Michael Backes offers a clear-eyed summation of marijuana as medicine that cuts through the hype and fears. “There’s nothing really special about cannabis except that its compounds work throughout the body at a lot of different sites. And the reason is the compounds in cannabis are mimicking those our own body produces on demand. That’s the endocannabinoid system.

“What cannabis medicine can do ideally, if used correctly, is just restore a little balance so that your body can take over and go the rest of the way. That’s how medicine should work.”

Getting Carded

The situation is fairly straightforward for a patient seeking medical marijuana in Arizona, but there are still 50 shades of gray areas. Arizona voters passed the Medical Marijuana Question in 2010, and in 2012, sales began.
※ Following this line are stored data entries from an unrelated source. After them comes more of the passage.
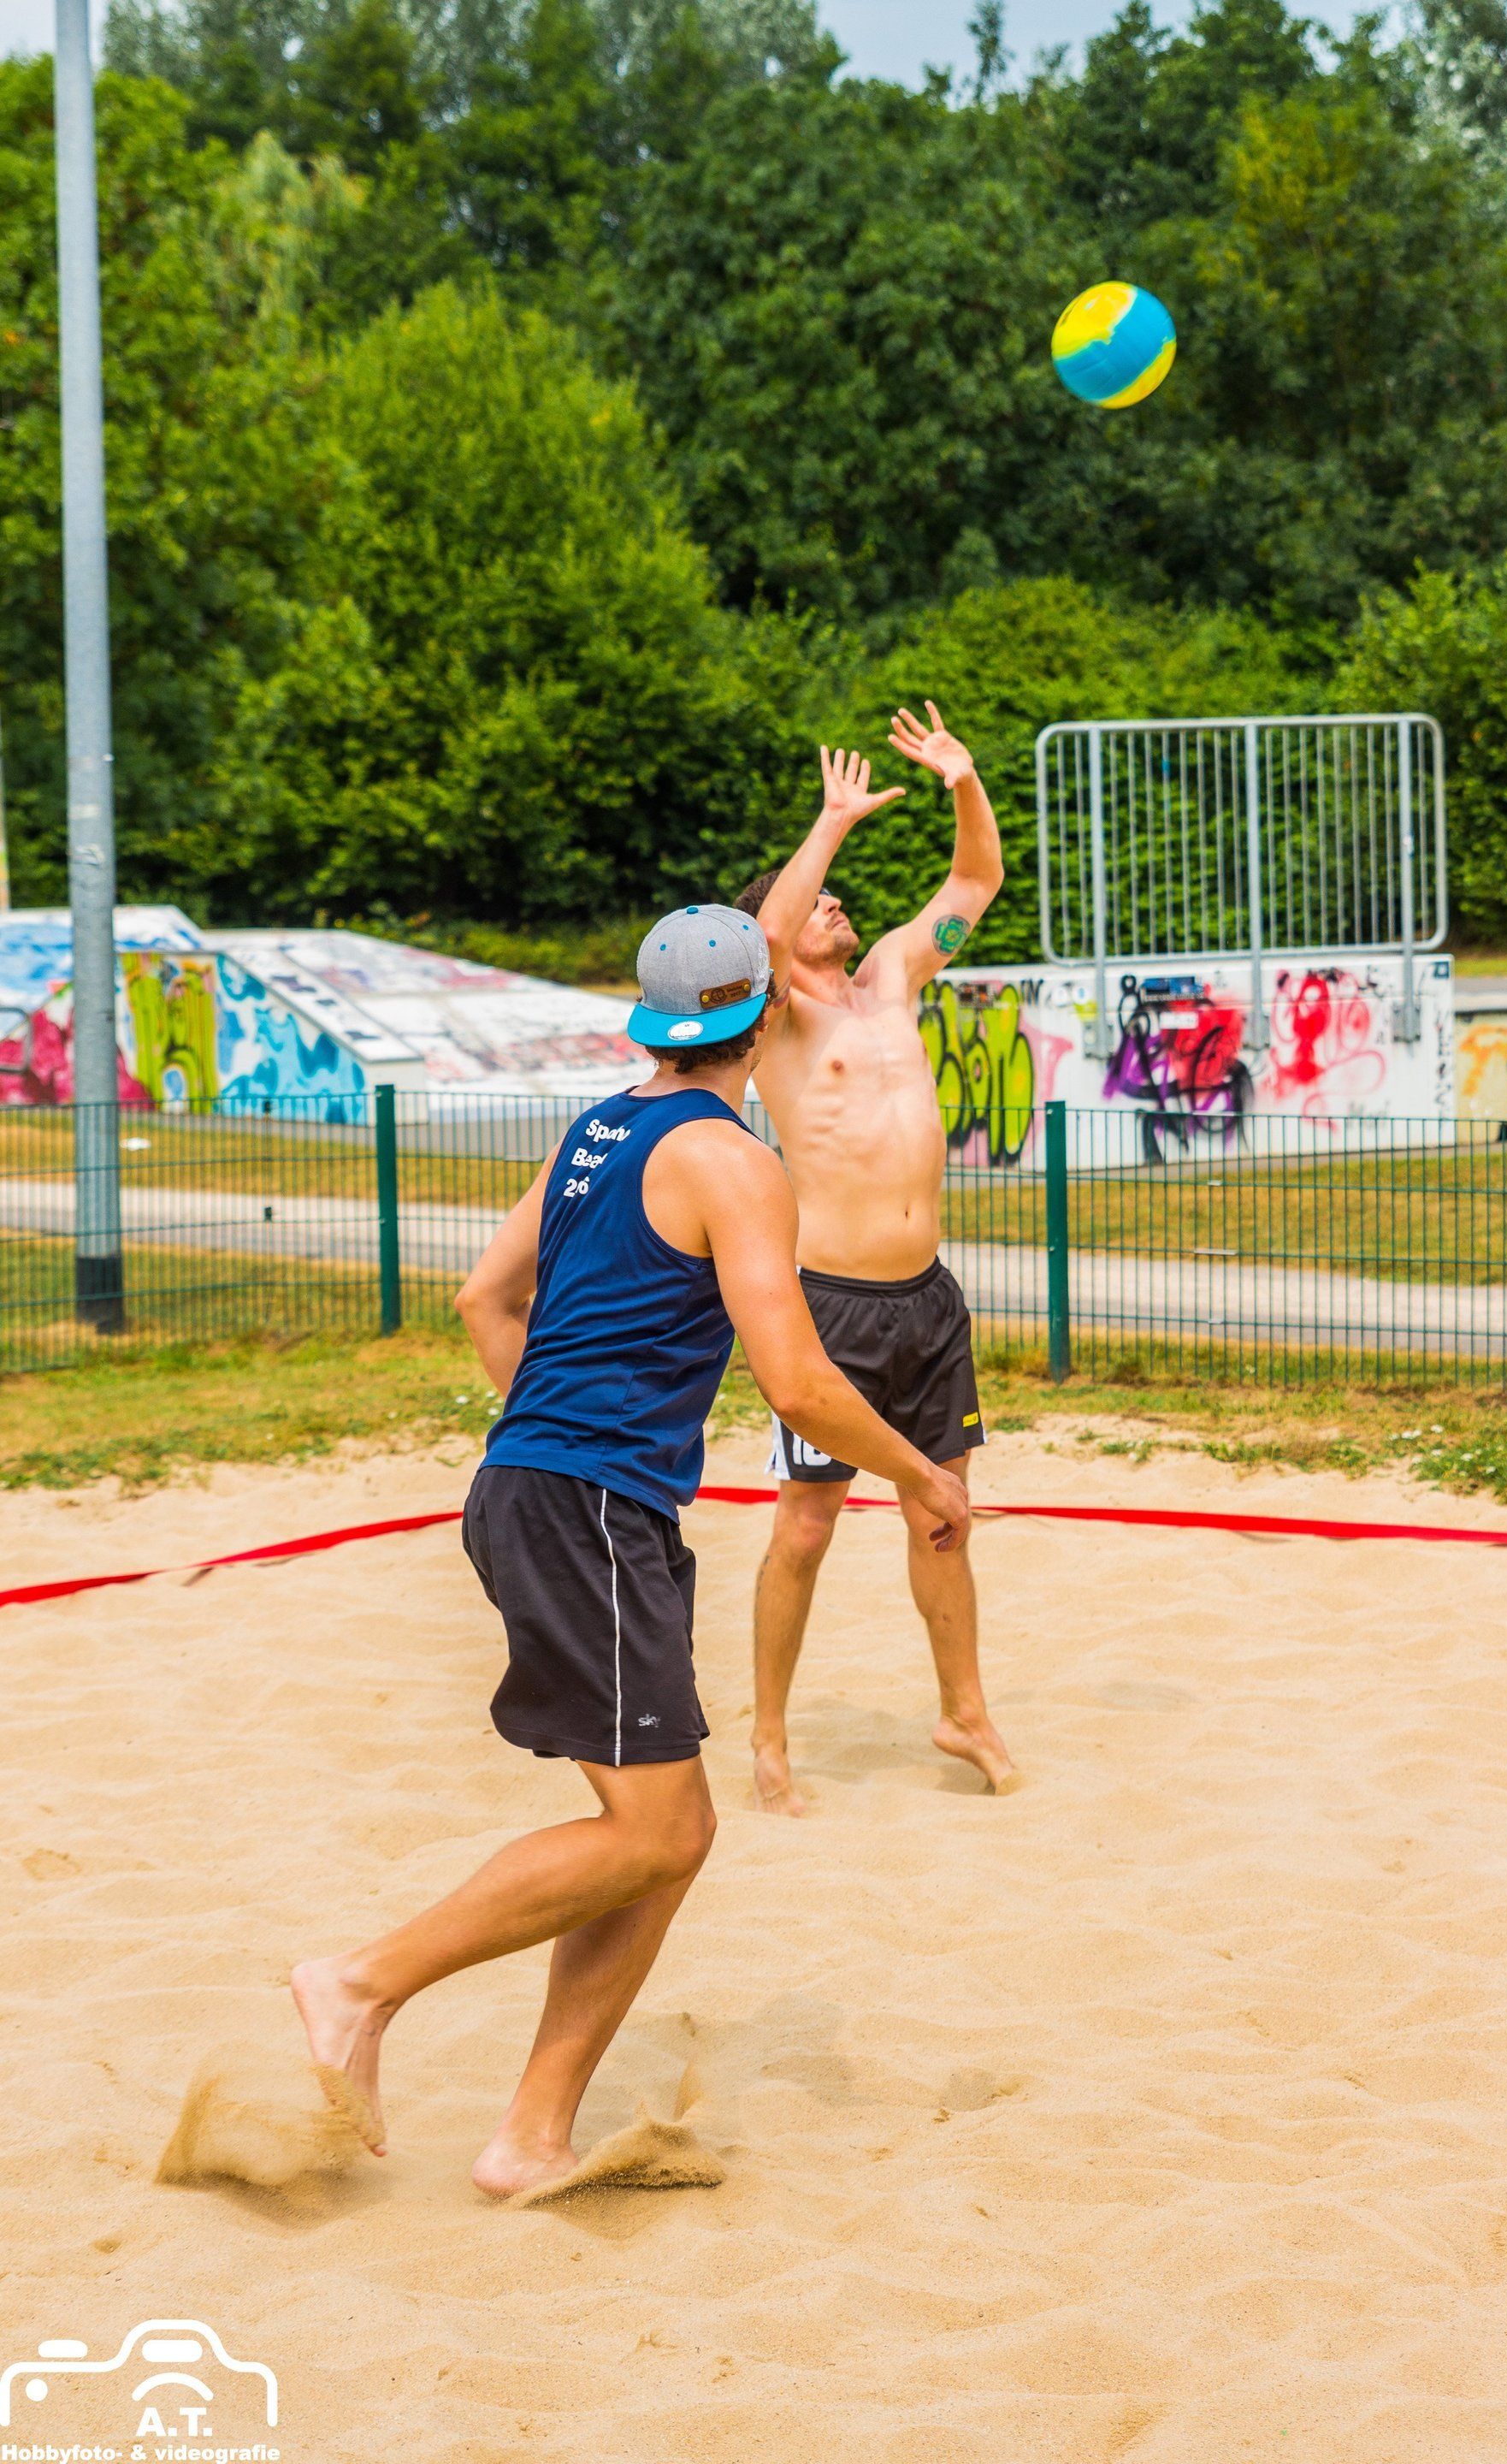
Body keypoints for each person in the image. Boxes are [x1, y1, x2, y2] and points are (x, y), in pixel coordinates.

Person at [290, 903, 968, 2200]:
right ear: (763, 1018)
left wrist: (547, 1439)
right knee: (654, 1830)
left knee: (673, 1832)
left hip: (553, 1490)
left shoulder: (596, 1130)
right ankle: (360, 1983)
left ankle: (532, 2135)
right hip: (583, 1504)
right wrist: (922, 1472)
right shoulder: (733, 1161)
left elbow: (484, 1298)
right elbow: (799, 1382)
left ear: (657, 1025)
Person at [736, 703, 1014, 1816]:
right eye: (818, 900)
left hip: (926, 1302)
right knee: (805, 1528)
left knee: (942, 1515)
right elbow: (765, 938)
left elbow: (976, 883)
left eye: (834, 895)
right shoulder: (773, 1021)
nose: (836, 904)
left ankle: (965, 1711)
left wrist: (963, 781)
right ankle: (768, 1734)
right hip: (832, 1307)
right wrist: (833, 822)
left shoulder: (895, 974)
Basically the state’s medical marijuana program (listed in the Arizona Administrative Code as Title 9, Health Services, Chapter 17), has recently been modified by the passage of SB 1494. The current rules are that you must have a medical marijuana card in order to purchase cannabis products from a licensed dispensary, and to obtain the card you first have to be examined by a physician. The cost of obtaining a medical marijuana card (not including the fee paid to the physician) is $150.
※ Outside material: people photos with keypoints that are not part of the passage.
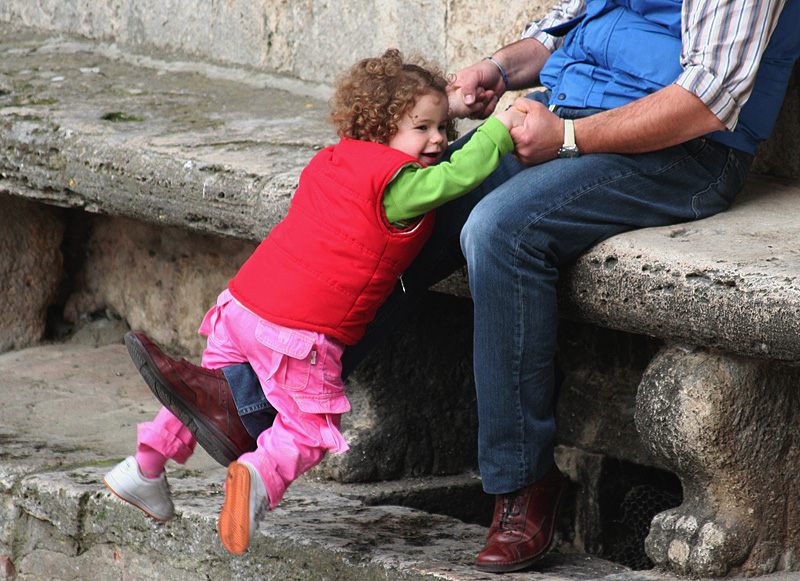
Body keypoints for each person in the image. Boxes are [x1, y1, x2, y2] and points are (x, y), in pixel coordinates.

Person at [115, 0, 800, 573]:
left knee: (501, 230)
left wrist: (566, 137)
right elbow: (564, 26)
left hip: (679, 153)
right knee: (393, 201)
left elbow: (710, 99)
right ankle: (246, 404)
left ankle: (522, 482)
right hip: (569, 112)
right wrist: (497, 71)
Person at [103, 48, 527, 555]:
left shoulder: (335, 158)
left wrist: (443, 108)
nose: (437, 139)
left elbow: (410, 136)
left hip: (242, 306)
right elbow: (452, 181)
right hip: (300, 332)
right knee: (309, 430)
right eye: (424, 129)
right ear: (381, 131)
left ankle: (143, 467)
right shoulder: (401, 184)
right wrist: (499, 133)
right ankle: (259, 476)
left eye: (442, 127)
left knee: (210, 395)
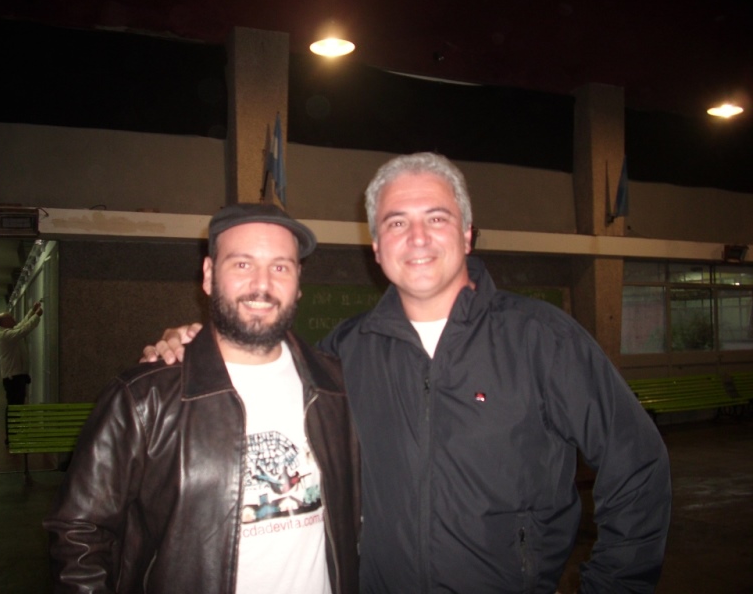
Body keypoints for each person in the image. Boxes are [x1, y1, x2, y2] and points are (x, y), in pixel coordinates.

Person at [144, 153, 672, 593]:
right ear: (376, 246)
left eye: (436, 218)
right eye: (396, 223)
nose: (417, 238)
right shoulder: (343, 353)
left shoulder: (542, 339)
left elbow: (638, 465)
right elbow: (258, 362)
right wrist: (194, 347)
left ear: (467, 234)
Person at [45, 203, 360, 594]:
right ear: (209, 276)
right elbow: (79, 535)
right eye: (242, 264)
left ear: (298, 282)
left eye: (280, 267)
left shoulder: (338, 387)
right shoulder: (144, 398)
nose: (262, 284)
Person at [0, 300, 43, 443]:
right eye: (10, 318)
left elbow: (21, 325)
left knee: (16, 406)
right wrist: (37, 316)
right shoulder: (6, 335)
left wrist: (32, 311)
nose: (14, 319)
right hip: (13, 378)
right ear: (4, 322)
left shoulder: (9, 332)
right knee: (14, 407)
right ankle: (11, 437)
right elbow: (24, 330)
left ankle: (14, 434)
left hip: (16, 376)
Having a card entitles you to purchase up to 2.5 ounces of cannabis product every 14 days. You are restricted on where you can consume it, however. The key is that it must be consumed in a private space. You can’t walk down the street toking on a joint, or vaping an extract, even with a card. It’s also illegal to smoke cannabis in a vehicle, and regardless of where you have smoked/vaped/ ingested, you can be charged with Driving Under the Influence if you get behind the wheel with THC in your system.

To CBD … Or Not To CBD

One of the remarks that you hear again and again from opponents to medical marijuana is that the way its being promoted to the public is misleading. Marijuana marketing is all over Tucson. You see signs for clinics that will do evaluations so someone can get their card. You glimpse billboards for services such as WeedMaps that will direct patients to dispensaries. Print advertising has popped up in numerous publications. And one cannabis component in particular — CBD — is enjoying the sort of ubiquitous presence in the media that’s usually reserved for winning sports teams and pop stars.

“I can’t believe the attention to CBD,” muses Andrew Weil, M.D. “It’s available on every street corner now, and everybody wants to put it in drinks and use it in all sorts of ways. I’d say the only solid evidence we have for benefits is control of seizures in kids who don’t respond to standard anti-seizure medication. The other claimed benefits, I don’t think we have good evidence for. The products out there, some of them may have traces of THC in them, which can give people a psychoactive effect or show up in drug tests. You have to be careful about the product, and I don’t know how to advise people on that because there’s such a range.”

Who, What, Why

Given that there are more than a dozen conditions for which a physician can prescribe cannabis in Arizona, what sorts of patients do dispensaries tend to see? “I would say the biggest thing is people who have been using opioids and they realize that the side effects of those are significantly harmful, and they’re doing it obviously for pain,” says Downtown Dispensary’s Moe Asnani. “If you look at the statistics, 89 percent of patients use it for pain. The average patient that we see is in their mid-40s. We have a location that’s close to UA, and you might assume we’re going to be getting younger patients, but we actually have a pretty diverse mix and they tend to lean a little bit older.”

Costs depend on the product and the amount, and dispensaries do run specials so patients can save during those discount days. Observes Asnani about his company’s pricing, “Most flower is about $30-50 an eighth of an ounce, or 2.5 grams. For the vape cartridges we make we offer buy-one-get-one deals basically every day and those work out to about $25 a pop for 500 mg, and closer to $45 for the 1000 mg versions.”

Edibles start around $5 and go up depending upon strength and quantity, and a topical with THC and CBD like iLAVA Touch retails for $60 for 2.85 ounces.